───── DATA ─────

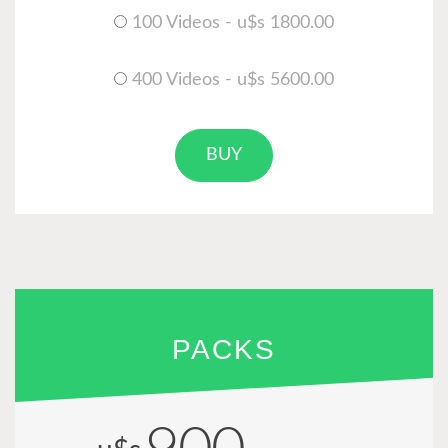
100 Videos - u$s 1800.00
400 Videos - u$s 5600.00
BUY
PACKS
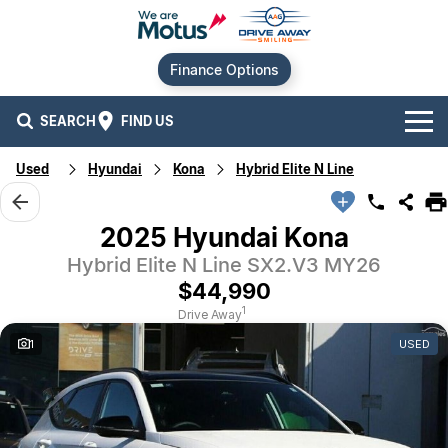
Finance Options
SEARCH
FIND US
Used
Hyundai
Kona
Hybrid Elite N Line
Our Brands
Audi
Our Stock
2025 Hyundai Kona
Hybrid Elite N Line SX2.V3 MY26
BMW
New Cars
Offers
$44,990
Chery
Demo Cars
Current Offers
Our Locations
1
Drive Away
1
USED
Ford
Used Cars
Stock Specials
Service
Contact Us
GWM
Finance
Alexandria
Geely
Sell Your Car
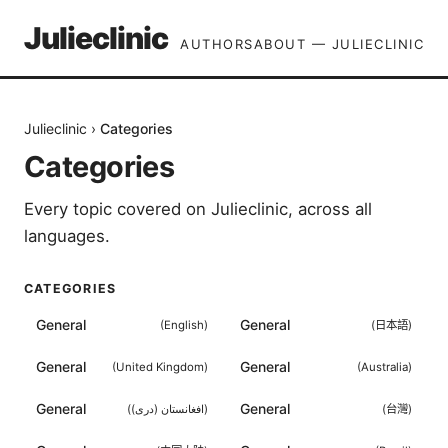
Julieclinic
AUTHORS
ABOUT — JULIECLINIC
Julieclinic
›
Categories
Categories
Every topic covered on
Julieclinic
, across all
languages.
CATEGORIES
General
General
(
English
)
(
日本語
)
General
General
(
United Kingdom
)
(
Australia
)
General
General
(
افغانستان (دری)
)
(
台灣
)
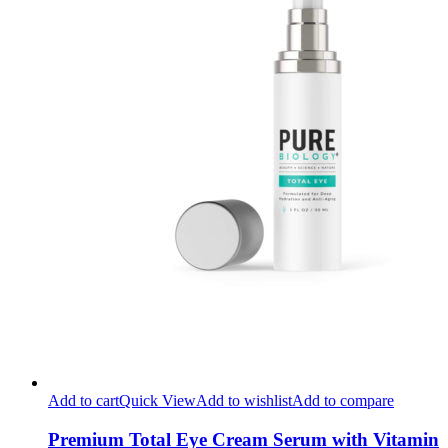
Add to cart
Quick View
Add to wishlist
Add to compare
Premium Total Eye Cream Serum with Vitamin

─────
───── DATA ─────

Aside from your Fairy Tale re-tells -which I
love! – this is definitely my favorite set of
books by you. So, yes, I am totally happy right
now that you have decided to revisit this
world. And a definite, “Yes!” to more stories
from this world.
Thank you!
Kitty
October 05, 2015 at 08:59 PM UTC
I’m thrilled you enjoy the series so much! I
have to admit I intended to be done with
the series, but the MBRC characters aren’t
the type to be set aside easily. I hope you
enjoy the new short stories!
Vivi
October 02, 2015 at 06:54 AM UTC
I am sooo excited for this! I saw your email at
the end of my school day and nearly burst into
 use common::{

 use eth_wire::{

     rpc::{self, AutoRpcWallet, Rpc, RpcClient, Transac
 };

─────
───── DATA ─────

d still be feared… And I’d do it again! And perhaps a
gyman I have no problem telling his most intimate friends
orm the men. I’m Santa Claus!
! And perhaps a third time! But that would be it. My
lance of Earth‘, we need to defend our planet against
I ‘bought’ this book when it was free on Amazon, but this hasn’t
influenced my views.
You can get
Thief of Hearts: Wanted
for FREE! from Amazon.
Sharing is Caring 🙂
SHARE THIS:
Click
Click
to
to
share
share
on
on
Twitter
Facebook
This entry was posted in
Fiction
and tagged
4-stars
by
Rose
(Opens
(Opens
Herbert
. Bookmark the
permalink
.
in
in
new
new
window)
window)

─────

> [THE PROBLEM]: With the pictures removed from your copy, retype the lines above from the one that contains "100 Videos - u$s 1800.00" through the one that contains "Premium Total Eye Cream Serum with Vitamin", exactly.

> [EXPECTED ANSWER]:
100 Videos - u$s 1800.00
400 Videos - u$s 5600.00
BUY
PACKS
Finance Options
SEARCH
FIND US
Used
Hyundai
Kona
Hybrid Elite N Line
Our Brands
Audi
Our Stock
2025 Hyundai Kona
Hybrid Elite N Line SX2.V3 MY26
BMW
New Cars
Offers
$44,990
Chery
Demo Cars
Current Offers
Our Locations
1
Drive Away
1
USED
Ford
Used Cars
Stock Specials
Service
Contact Us
GWM
Finance
Alexandria
Geely
Sell Your Car
Julieclinic
AUTHORS
ABOUT — JULIECLINIC
Julieclinic
›
Categories
Categories
Every topic covered on
Julieclinic
, across all
languages.
CATEGORIES
General
General
(
English
)
(
日本語
)
General
General
(
United Kingdom
)
(
Australia
)
General
General
(
افغانستان (دری)
)
(
台灣
)
Add to cart
Quick View
Add to wishlist
Add to compare
Premium Total Eye Cream Serum with Vitamin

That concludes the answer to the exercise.